State how many lines of the listing below contain the word "elbow". Reply with the number alone.

[Saved data entries]
++++++++++
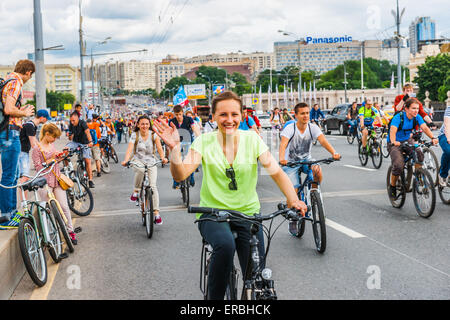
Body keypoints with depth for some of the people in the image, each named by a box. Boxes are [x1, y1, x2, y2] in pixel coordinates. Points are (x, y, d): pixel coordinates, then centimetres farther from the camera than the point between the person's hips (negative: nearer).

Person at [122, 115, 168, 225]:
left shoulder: (154, 135, -1)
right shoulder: (135, 135, -3)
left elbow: (159, 147, -15)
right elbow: (129, 149, -16)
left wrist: (163, 157, -35)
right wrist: (125, 160, -35)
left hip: (151, 163, 1)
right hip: (138, 162, -1)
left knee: (153, 186, -13)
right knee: (140, 170, -38)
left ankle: (156, 213, -7)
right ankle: (136, 191, -12)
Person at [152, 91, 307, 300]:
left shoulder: (251, 139, -2)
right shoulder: (204, 142, -4)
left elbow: (276, 172, -5)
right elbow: (180, 175, -13)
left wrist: (293, 200, -20)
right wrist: (174, 148, -30)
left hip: (248, 213, 2)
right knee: (225, 245, -34)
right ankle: (214, 298, -12)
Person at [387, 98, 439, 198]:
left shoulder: (417, 117, -8)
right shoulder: (398, 117, -24)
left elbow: (425, 127, -21)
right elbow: (393, 130, -38)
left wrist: (433, 138, -40)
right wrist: (393, 141, -58)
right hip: (395, 144, -5)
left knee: (419, 154, -25)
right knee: (398, 165, -24)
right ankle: (392, 186, 0)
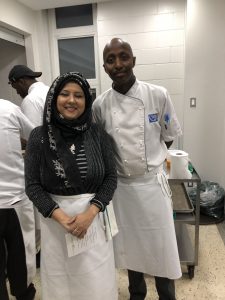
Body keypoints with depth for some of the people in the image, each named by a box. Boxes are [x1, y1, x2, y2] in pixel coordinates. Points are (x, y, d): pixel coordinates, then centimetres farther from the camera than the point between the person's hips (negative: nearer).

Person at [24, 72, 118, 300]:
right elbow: (32, 185, -5)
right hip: (55, 218, 0)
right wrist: (61, 217, -14)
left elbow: (111, 178, -2)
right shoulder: (39, 137, -6)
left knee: (97, 281, 12)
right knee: (61, 280, 15)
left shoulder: (98, 135, -4)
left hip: (93, 216, 1)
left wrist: (89, 213, -14)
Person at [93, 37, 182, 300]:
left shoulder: (158, 95, -10)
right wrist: (119, 165, 0)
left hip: (152, 183, -1)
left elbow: (168, 138, 3)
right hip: (120, 186, 2)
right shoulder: (100, 105, -7)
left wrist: (149, 160, 3)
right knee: (129, 246, 19)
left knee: (161, 248, 11)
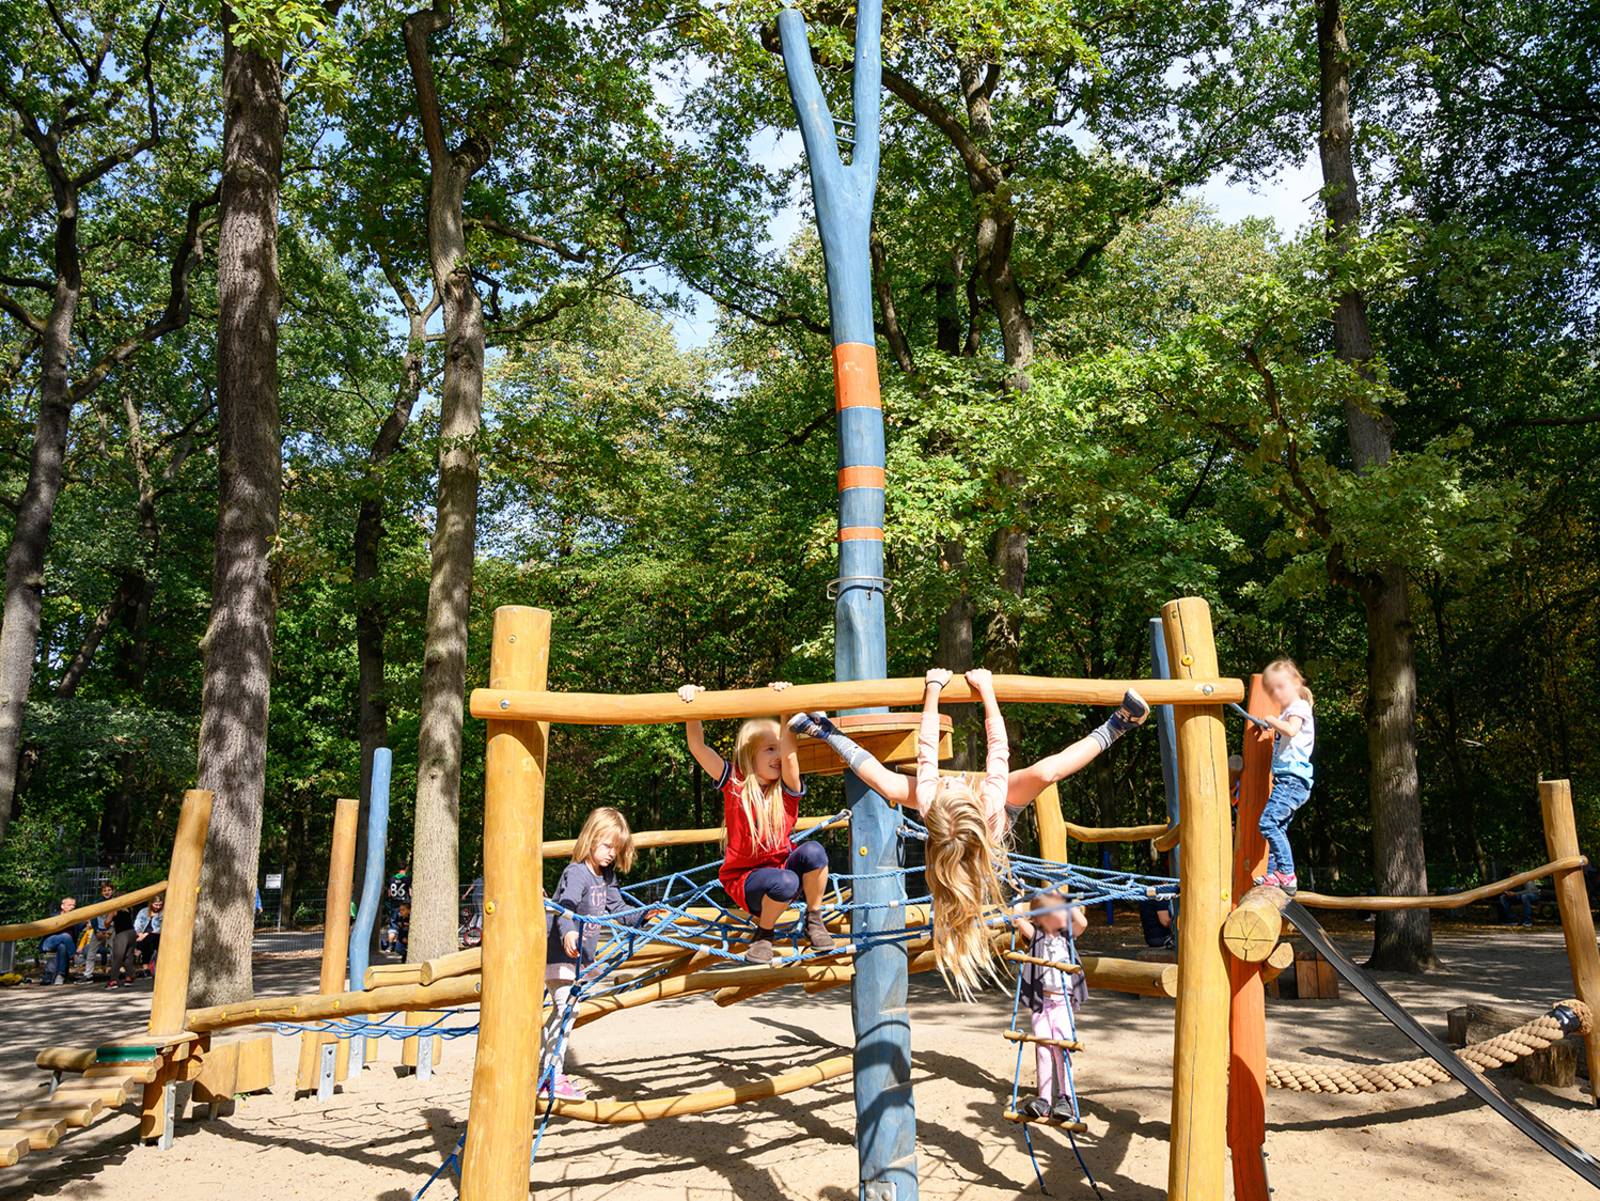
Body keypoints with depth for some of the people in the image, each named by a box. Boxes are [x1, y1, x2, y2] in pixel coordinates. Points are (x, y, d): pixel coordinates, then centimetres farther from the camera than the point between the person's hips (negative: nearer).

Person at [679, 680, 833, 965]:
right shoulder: (734, 784, -6)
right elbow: (697, 747, -15)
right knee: (785, 882, -36)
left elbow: (789, 752, -25)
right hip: (744, 879, -2)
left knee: (813, 851, -31)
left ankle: (814, 920, -6)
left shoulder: (787, 789, -5)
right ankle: (763, 933, -3)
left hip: (783, 865, 2)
++++++++++
Solution for this exercise:
11